“Some companies are finding that OS X and Xserve are a viable, sometimes cheaper, alternative to Windows-based networks. That could be a big help,” reports Olga Kharif in the article “Picking Apple as a Server Solution,” for BusinessWeek’s Special Report, “Apple’s Strategic Shift.”
“Apple at least has a shot at signing up more corporate customers because unlike in PCs, where it charges a premium, it’s pricing corporate server products to grab market share, even as it’s designing them to interact much better than before with other brands of equipment on a network, analysts say. For instance, Xserve RAID costs about $4 per gigabyte of storage — or about one-third less than a comparable Windows product, claims Alex Grossman, director of storage hardware at Apple,” Kharif reports.

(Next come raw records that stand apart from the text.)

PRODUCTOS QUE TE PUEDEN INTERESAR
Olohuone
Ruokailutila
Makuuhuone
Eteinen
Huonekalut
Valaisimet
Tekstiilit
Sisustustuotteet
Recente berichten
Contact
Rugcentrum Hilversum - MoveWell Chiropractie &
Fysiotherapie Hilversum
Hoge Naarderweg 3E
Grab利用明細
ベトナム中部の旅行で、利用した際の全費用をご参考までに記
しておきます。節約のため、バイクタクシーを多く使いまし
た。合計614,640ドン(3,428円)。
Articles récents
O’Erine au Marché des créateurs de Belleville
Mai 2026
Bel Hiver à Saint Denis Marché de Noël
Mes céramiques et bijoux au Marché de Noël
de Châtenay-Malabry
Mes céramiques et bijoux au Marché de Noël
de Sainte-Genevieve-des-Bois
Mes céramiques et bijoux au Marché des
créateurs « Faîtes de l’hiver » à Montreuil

“What’s more, Apple’s servers come with unlimited-use licenses for the accompanying software, while Microsoft requires Windows customers to pay for additional copies of its latest Windows server operating system. Thanks to Xserve, Apple’s shipments of PC servers rose 24% in the first quarter of 2003 vs. the year-earlier quarter, even though its market share has remained roughly the same, at less than 1%, according to IDC,” writes Kharif.

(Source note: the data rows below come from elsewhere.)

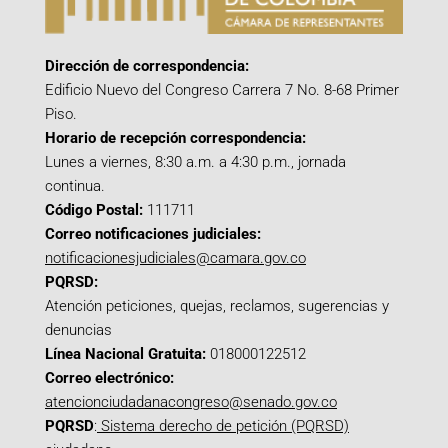
Dirección de correspondencia:
Edificio Nuevo del Congreso Carrera 7 No. 8-68 Primer
Piso.
Horario de recepción correspondencia:
Lunes a viernes, 8:30 a.m. a 4:30 p.m., jornada
continua.
Código Postal:
111711
Correo notificaciones judiciales:
notificacionesjudiciales@camara.gov.co
PQRSD:
Atención peticiones, quejas, reclamos, sugerencias y
denuncias
Línea Nacional Gratuita:
018000122512
Correo electrónico:
atencionciudadanacongreso@senado.gov.co
PQRSD
:
Sistema derecho de petición (PQRSD)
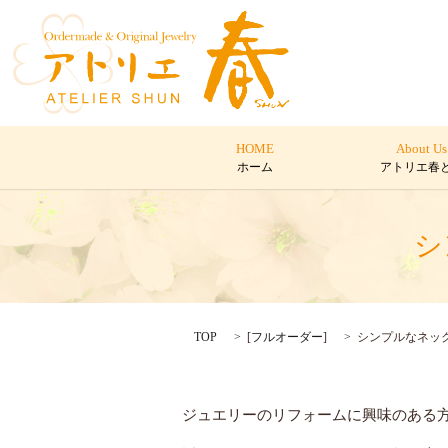
HOME
About Us
ホーム
アトリエ春
シ
TOP
[
フルオーダー
]
シンプルなネッ
ジュエリーのリフォームに興味のある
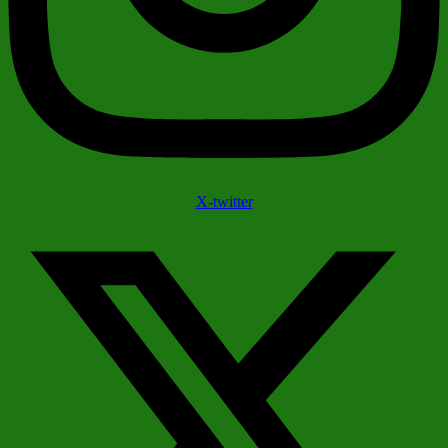
X-twitter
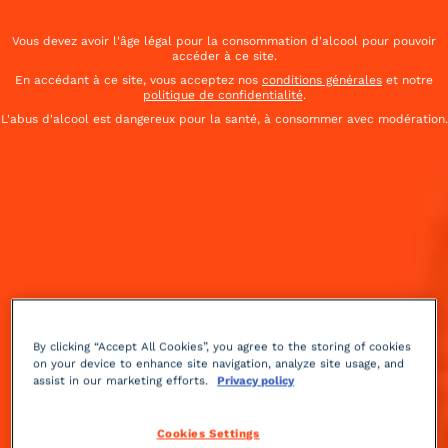
Vous devez avoir l'âge légal pour la consommation d'alcool pour pouvoir
accéder à ce site.
En accédant à ce site, vous acceptez nos
conditions générales
et notre
politique de confidentialité
.
L'abus d'alcool est dangereux pour la santé, à consommer avec modération.
By clicking “Accept All Cookies”, you agree to the storing of cookies
on your device to enhance site navigation, analyze site usage, and
Frais
10 min
Avancé
assist in our marketing efforts.
Privacy policy
Fragaria créée par Alex Holmes, gagnant du défi
Cookies Settings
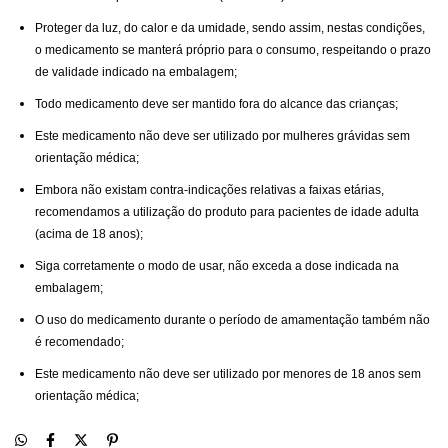
Proteger da luz, do calor e da umidade, sendo assim, nestas condições,
o medicamento se manterá próprio para o consumo, respeitando o prazo
de validade indicado na embalagem;
Todo medicamento deve ser mantido fora do alcance das crianças;
Este medicamento não deve ser utilizado por mulheres grávidas sem
orientação médica;
Embora não existam contra-indicações relativas a faixas etárias,
recomendamos a utilização do produto para pacientes de idade adulta
(acima de 18 anos);
Siga corretamente o modo de usar, não exceda a dose indicada na
embalagem;
O uso do medicamento durante o período de amamentação também não
é recomendado;
Este medicamento não deve ser utilizado por menores de 18 anos sem
orientação médica;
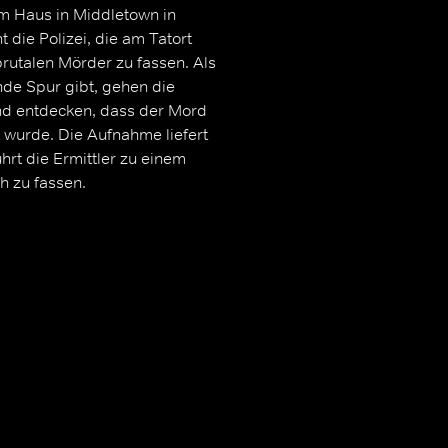
rem Haus in Middletown in
die Polizei, die am Tatort
talen Mörder zu fassen. Als
de Spur gibt, gehen die
nd entdecken, dass der Mord
 wurde. Die Aufnahme liefert
rt die Ermittler zu einem
h zu fassen.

In either an eye-popping error or one of the biggest news flashes ever in the computer industry, Kharif writes, “Next, Apple’s newest version of OS X, called Panther — which is scheduled to debut later this year — will let corporations run Windows applications on their Macs. That’s a major plus, considering that nearly all companies use Windows.”

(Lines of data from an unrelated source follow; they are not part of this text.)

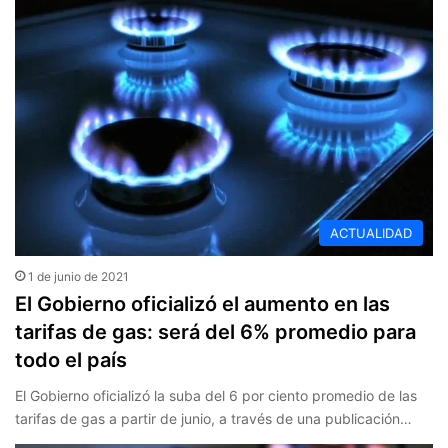
ACTUALIDAD
1 de junio de 2021
El Gobierno oficializó el aumento en las
tarifas de gas: será del 6% promedio para
todo el país
El Gobierno oficializó la suba del 6 por ciento promedio de las
tarifas de gas a partir de junio, a través de una publicación…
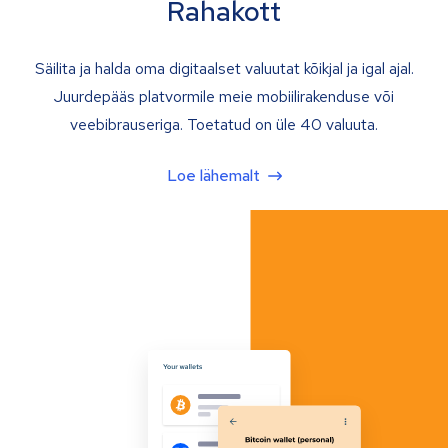
Rahakott
Säilita ja halda oma digitaalset valuutat kõikjal ja igal ajal.
Juurdepääs platvormile meie mobiilirakenduse või
veebibrauseriga. Toetatud on üle 40 valuuta.
Loe lähemalt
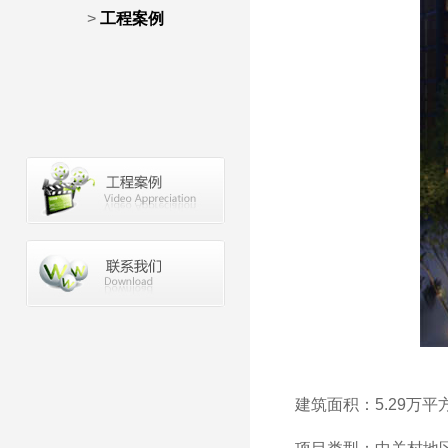
>
工程案例
建筑面积：5.29万平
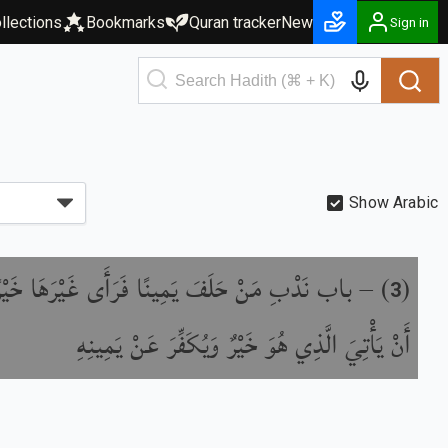
llections
Bookmarks
Quran tracker
New
Sign in
Show Arabic
باب نَدْبِ مَنْ حَلَفَ يَمِينًا فَرَأَى غَيْرَهَا خَيْرً
) –
(
3
أَنْ يَأْتِيَ الَّذِي هُوَ خَيْرٌ وَيُكَفِّرَ عَنْ يَمِينِهِ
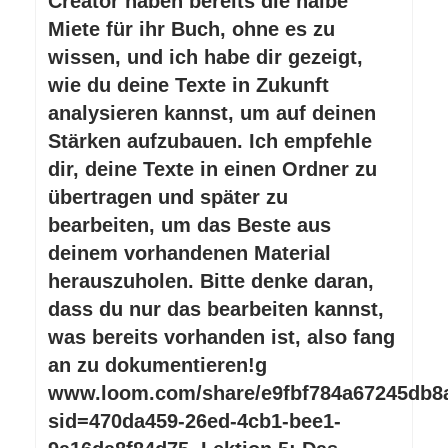
Creator haben bereits die halbe
Miete für ihr Buch, ohne es zu
wissen, und ich habe dir gezeigt,
wie du deine Texte in Zukunft
analysieren kannst, um auf deinen
Stärken aufzubauen. Ich empfehle
dir, deine Texte in einen Ordner zu
übertragen und später zu
bearbeiten, um das Beste aus
deinem vorhandenen Material
herauszuholen. Bitte denke daran,
dass du nur das bearbeiten kannst,
was bereits vorhanden ist, also fang
an zu dokumentieren!g
www.loom.com/share/e9fbf784a67245db8
sid=470da459-26ed-4cb1-bee1-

“One question Apple may have to answer — though no one seems to hassle rival Microsoft over the same issue — is how it can focus on business customers even as it morphs into a consumer-electronics company like Sony, says Haff. The biggest question, he adds, is whether Apple is prepared to devote the resources it will take to develop a bigger corporate business. ‘I call their enterprise strategy an oxymoron,’ says Charles Wolf, an analyst with Needham & Co. ‘They don’t have an enterprise strategy,'” Kharif reports.